### TASK BRIEF
The answer is all of the entries below, repeated exactly and free of pictures.

### GIVEN DATA
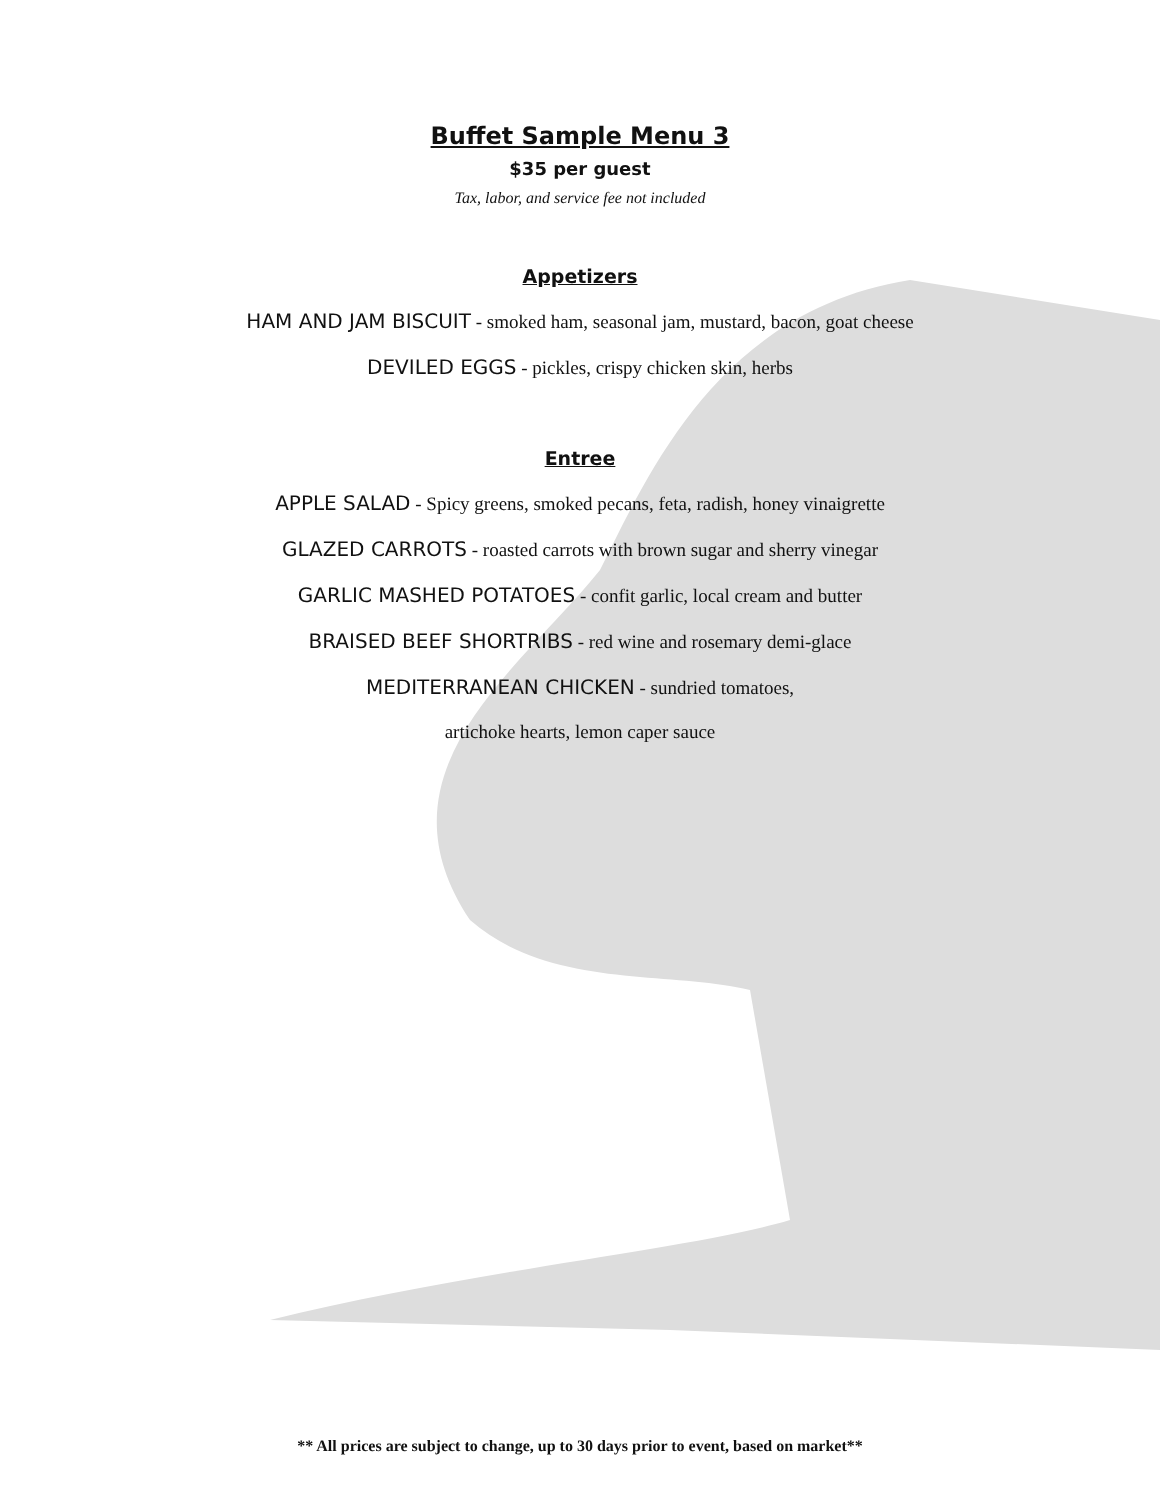Buffet Sample Menu 3
$35 per guest
Tax, labor, and service fee not included
Appetizers
HAM AND JAM BISCUIT - smoked ham, seasonal jam, mustard, bacon, goat cheese
DEVILED EGGS - pickles, crispy chicken skin, herbs
Entree
APPLE SALAD - Spicy greens, smoked pecans, feta, radish, honey vinaigrette
GLAZED CARROTS - roasted carrots with brown sugar and sherry vinegar
GARLIC MASHED POTATOES - confit garlic, local cream and butter
BRAISED BEEF SHORTRIBS - red wine and rosemary demi-glace
MEDITERRANEAN CHICKEN - sundried tomatoes,
artichoke hearts, lemon caper sauce
** All prices are subject to change, up to 30 days prior to event, based on market**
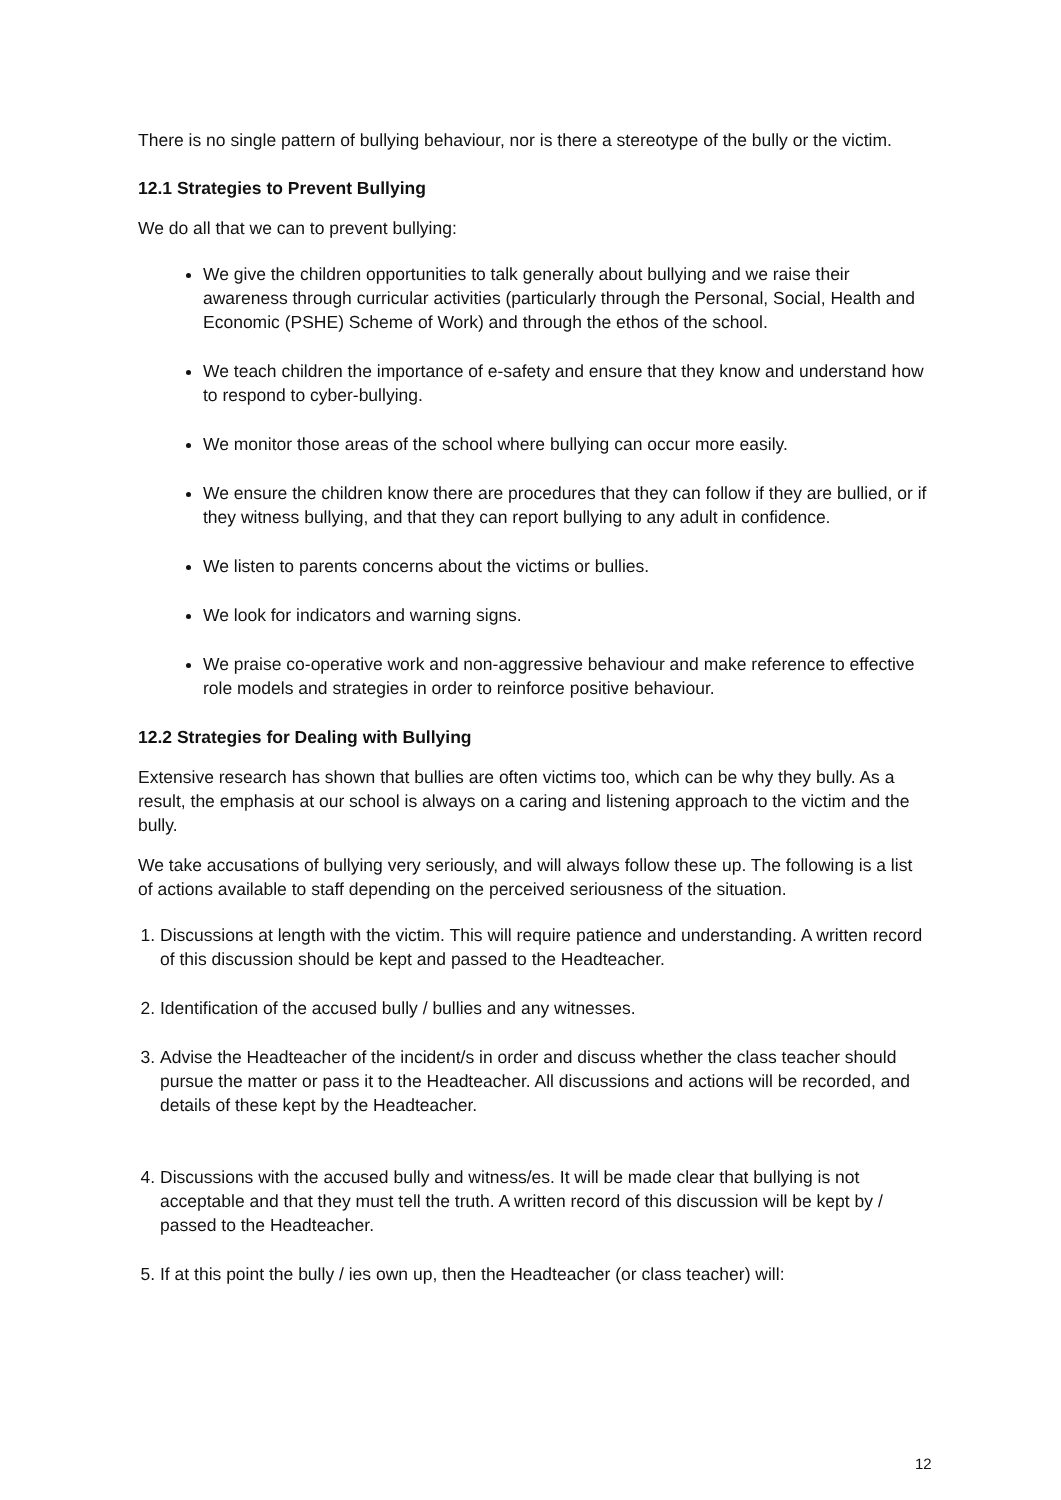There is no single pattern of bullying behaviour, nor is there a stereotype of the bully or the victim.
12.1 Strategies to Prevent Bullying
We do all that we can to prevent bullying:
We give the children opportunities to talk generally about bullying and we raise their awareness through curricular activities (particularly through the Personal, Social, Health and Economic (PSHE) Scheme of Work) and through the ethos of the school.
We teach children the importance of e-safety and ensure that they know and understand how to respond to cyber-bullying.
We monitor those areas of the school where bullying can occur more easily.
We ensure the children know there are procedures that they can follow if they are bullied, or if they witness bullying, and that they can report bullying to any adult in confidence.
We listen to parents concerns about the victims or bullies.
We look for indicators and warning signs.
We praise co-operative work and non-aggressive behaviour and make reference to effective role models and strategies in order to reinforce positive behaviour.
12.2 Strategies for Dealing with Bullying
Extensive research has shown that bullies are often victims too, which can be why they bully. As a result, the emphasis at our school is always on a caring and listening approach to the victim and the bully.
We take accusations of bullying very seriously, and will always follow these up. The following is a list of actions available to staff depending on the perceived seriousness of the situation.
1. Discussions at length with the victim. This will require patience and understanding. A written record of this discussion should be kept and passed to the Headteacher.
2. Identification of the accused bully / bullies and any witnesses.
3. Advise the Headteacher of the incident/s in order and discuss whether the class teacher should pursue the matter or pass it to the Headteacher. All discussions and actions will be recorded, and details of these kept by the Headteacher.
4. Discussions with the accused bully and witness/es. It will be made clear that bullying is not acceptable and that they must tell the truth. A written record of this discussion will be kept by / passed to the Headteacher.
5. If at this point the bully / ies own up, then the Headteacher (or class teacher) will:
12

### RESPONSE TO THIS EXERCISE
Buffet Sample Menu 3
$35 per guest
Tax, labor, and service fee not included
Appetizers
HAM AND JAM BISCUIT - smoked ham, seasonal jam, mustard, bacon, goat cheese
DEVILED EGGS - pickles, crispy chicken skin, herbs
Entree
APPLE SALAD - Spicy greens, smoked pecans, feta, radish, honey vinaigrette
GLAZED CARROTS - roasted carrots with brown sugar and sherry vinegar
GARLIC MASHED POTATOES - confit garlic, local cream and butter
BRAISED BEEF SHORTRIBS - red wine and rosemary demi-glace
MEDITERRANEAN CHICKEN - sundried tomatoes,
artichoke hearts, lemon caper sauce
** All prices are subject to change, up to 30 days prior to event, based on market**
There is no single pattern of bullying behaviour, nor is there a stereotype of the bully or the victim.
12.1 Strategies to Prevent Bullying
We do all that we can to prevent bullying:
We give the children opportunities to talk generally about bullying and we raise their awareness through curricular activities (particularly through the Personal, Social, Health and Economic (PSHE) Scheme of Work) and through the ethos of the school.
We teach children the importance of e-safety and ensure that they know and understand how to respond to cyber-bullying.
We monitor those areas of the school where bullying can occur more easily.
We ensure the children know there are procedures that they can follow if they are bullied, or if they witness bullying, and that they can report bullying to any adult in confidence.
We listen to parents concerns about the victims or bullies.
We look for indicators and warning signs.
We praise co-operative work and non-aggressive behaviour and make reference to effective role models and strategies in order to reinforce positive behaviour.
12.2 Strategies for Dealing with Bullying
Extensive research has shown that bullies are often victims too, which can be why they bully. As a result, the emphasis at our school is always on a caring and listening approach to the victim and the bully.
We take accusations of bullying very seriously, and will always follow these up. The following is a list of actions available to staff depending on the perceived seriousness of the situation.
1. Discussions at length with the victim. This will require patience and understanding. A written record of this discussion should be kept and passed to the Headteacher.
2. Identification of the accused bully / bullies and any witnesses.
3. Advise the Headteacher of the incident/s in order and discuss whether the class teacher should pursue the matter or pass it to the Headteacher. All discussions and actions will be recorded, and details of these kept by the Headteacher.
4. Discussions with the accused bully and witness/es. It will be made clear that bullying is not acceptable and that they must tell the truth. A written record of this discussion will be kept by / passed to the Headteacher.
5. If at this point the bully / ies own up, then the Headteacher (or class teacher) will:
12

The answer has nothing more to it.